PROBLEM REQUIREMENTS:
Reproduce word for word everything from the line containing "garantirne la gestione." down to the last line of the entries, with both of those lines included.

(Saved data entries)
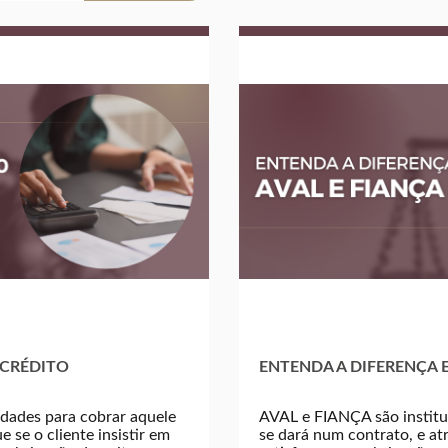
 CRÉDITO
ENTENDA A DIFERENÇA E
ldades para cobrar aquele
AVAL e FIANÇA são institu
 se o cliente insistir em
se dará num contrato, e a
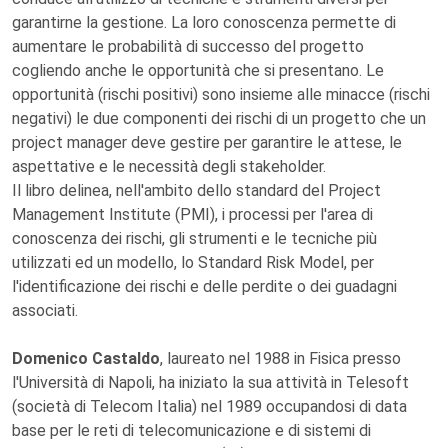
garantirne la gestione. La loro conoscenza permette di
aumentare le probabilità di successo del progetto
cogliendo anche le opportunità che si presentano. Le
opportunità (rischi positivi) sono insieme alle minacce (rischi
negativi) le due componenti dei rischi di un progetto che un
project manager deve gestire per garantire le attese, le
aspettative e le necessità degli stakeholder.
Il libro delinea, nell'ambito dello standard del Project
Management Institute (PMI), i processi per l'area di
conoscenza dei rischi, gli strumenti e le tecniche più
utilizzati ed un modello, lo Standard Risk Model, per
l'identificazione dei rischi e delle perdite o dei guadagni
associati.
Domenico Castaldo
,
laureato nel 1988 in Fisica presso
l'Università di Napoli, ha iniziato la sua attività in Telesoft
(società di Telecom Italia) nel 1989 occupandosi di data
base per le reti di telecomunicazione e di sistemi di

TASK RESPONSE:
garantirne la gestione. La loro conoscenza permette di
aumentare le probabilità di successo del progetto
cogliendo anche le opportunità che si presentano. Le
opportunità (rischi positivi) sono insieme alle minacce (rischi
negativi) le due componenti dei rischi di un progetto che un
project manager deve gestire per garantire le attese, le
aspettative e le necessità degli stakeholder.
Il libro delinea, nell'ambito dello standard del Project
Management Institute (PMI), i processi per l'area di
conoscenza dei rischi, gli strumenti e le tecniche più
utilizzati ed un modello, lo Standard Risk Model, per
l'identificazione dei rischi e delle perdite o dei guadagni
associati.
Domenico Castaldo
,
laureato nel 1988 in Fisica presso
l'Università di Napoli, ha iniziato la sua attività in Telesoft
(società di Telecom Italia) nel 1989 occupandosi di data
base per le reti di telecomunicazione e di sistemi di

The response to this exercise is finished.